* Requirement:
Gather every line in the records below that contains the word "leafy".

* Raw data:
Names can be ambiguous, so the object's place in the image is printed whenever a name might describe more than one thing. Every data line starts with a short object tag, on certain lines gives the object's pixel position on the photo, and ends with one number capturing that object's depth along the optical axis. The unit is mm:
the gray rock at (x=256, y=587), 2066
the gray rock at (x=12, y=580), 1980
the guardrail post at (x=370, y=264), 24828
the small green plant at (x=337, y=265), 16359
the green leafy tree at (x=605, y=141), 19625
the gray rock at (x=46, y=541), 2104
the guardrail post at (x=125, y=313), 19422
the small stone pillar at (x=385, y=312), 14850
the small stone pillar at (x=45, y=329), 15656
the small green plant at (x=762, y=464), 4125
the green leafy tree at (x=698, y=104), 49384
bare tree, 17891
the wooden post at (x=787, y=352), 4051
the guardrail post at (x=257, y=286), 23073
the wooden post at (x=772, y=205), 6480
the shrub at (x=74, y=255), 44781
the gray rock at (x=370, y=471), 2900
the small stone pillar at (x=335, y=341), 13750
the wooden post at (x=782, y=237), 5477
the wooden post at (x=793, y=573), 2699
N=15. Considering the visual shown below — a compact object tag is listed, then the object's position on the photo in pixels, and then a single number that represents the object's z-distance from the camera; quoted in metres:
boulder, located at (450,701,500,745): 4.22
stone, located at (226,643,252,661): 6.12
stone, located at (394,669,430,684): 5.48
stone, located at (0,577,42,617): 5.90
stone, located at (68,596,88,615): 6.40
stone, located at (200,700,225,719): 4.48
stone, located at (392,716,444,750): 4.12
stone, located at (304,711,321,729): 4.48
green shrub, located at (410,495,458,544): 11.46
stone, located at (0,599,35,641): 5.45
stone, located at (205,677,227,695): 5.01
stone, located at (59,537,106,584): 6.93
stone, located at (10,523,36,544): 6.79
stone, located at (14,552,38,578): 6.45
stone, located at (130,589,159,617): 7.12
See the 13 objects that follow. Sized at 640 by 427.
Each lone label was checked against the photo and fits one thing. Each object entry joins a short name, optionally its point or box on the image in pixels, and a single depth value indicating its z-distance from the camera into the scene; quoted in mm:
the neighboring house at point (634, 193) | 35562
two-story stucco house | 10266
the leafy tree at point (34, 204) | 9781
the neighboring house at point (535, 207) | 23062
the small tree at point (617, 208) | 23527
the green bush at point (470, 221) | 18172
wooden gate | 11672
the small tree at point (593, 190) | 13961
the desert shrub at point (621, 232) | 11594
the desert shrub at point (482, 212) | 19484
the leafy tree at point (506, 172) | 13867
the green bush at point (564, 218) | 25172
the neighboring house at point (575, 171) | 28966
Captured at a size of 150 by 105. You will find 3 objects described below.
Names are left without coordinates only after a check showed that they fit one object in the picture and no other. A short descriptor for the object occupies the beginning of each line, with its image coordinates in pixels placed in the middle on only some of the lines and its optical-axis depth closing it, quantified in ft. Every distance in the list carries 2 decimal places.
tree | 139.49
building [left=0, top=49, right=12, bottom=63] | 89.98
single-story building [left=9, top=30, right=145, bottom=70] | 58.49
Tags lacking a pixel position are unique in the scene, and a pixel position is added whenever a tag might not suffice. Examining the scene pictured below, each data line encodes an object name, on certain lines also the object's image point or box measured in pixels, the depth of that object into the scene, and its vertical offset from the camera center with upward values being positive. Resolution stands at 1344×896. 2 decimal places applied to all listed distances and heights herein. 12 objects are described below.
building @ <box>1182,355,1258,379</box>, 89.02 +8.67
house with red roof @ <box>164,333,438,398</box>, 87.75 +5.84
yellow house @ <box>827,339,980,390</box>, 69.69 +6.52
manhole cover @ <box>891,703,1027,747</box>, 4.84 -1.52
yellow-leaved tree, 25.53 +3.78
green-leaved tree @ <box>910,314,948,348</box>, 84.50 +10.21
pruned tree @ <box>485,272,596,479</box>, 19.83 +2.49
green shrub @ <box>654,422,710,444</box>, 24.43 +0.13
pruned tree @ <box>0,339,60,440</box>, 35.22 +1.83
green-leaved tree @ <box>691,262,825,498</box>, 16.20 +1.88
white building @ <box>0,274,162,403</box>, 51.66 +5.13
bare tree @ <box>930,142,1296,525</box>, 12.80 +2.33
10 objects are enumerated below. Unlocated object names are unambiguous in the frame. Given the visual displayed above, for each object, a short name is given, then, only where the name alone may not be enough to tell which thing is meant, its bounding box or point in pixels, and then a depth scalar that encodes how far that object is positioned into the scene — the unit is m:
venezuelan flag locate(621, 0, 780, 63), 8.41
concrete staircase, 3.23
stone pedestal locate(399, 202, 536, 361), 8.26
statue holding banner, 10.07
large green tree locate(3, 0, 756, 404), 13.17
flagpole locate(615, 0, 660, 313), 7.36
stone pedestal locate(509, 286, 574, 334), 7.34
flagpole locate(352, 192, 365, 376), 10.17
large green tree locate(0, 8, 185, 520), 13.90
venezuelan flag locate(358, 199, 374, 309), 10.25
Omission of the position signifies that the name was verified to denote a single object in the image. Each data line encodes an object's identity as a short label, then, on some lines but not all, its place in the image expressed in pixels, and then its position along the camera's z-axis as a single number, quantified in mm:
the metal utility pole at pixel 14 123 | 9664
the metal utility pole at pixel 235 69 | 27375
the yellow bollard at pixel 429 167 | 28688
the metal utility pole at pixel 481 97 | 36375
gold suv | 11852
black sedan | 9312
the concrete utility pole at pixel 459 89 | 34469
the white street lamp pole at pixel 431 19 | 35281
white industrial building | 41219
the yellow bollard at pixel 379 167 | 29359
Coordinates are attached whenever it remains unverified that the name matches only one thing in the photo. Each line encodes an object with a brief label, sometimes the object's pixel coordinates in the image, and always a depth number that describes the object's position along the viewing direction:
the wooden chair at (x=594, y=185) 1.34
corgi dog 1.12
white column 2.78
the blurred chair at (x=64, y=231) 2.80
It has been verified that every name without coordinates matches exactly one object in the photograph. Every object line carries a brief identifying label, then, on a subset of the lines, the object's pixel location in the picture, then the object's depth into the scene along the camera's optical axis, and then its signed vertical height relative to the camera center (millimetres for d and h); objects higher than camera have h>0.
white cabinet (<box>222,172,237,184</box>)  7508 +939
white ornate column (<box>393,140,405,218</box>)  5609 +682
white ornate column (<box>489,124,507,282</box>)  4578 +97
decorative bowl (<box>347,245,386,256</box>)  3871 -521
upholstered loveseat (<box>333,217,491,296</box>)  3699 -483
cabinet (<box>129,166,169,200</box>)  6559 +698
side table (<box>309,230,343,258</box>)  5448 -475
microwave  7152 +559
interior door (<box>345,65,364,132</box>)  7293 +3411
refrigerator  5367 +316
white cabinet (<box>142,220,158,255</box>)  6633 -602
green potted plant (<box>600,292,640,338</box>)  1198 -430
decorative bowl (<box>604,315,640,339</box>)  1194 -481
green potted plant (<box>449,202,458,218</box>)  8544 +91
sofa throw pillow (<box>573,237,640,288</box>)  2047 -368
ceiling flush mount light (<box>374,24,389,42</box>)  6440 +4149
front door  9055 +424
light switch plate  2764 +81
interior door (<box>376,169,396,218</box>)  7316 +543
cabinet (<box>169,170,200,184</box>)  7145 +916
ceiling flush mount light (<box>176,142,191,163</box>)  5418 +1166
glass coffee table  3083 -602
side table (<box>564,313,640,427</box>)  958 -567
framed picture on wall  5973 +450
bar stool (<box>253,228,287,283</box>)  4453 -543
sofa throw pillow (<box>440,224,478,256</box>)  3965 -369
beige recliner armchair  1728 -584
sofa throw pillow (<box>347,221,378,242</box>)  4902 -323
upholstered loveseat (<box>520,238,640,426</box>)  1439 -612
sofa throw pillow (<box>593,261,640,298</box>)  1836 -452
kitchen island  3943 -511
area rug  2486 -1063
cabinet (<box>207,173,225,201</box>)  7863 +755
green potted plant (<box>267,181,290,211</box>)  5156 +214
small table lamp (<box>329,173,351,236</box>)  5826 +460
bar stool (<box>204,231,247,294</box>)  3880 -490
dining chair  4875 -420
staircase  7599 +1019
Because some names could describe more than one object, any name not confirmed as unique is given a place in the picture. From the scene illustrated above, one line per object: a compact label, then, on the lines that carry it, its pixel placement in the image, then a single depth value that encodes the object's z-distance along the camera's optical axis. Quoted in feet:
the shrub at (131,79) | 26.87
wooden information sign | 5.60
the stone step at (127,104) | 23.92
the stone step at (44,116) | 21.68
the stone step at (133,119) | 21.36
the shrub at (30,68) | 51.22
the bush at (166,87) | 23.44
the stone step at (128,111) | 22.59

* Completed exercise:
the green leafy tree at (x=605, y=141), 19625
the green leafy tree at (x=698, y=104), 49384
the leafy tree at point (34, 204) | 9781
the leafy tree at point (506, 172) | 13867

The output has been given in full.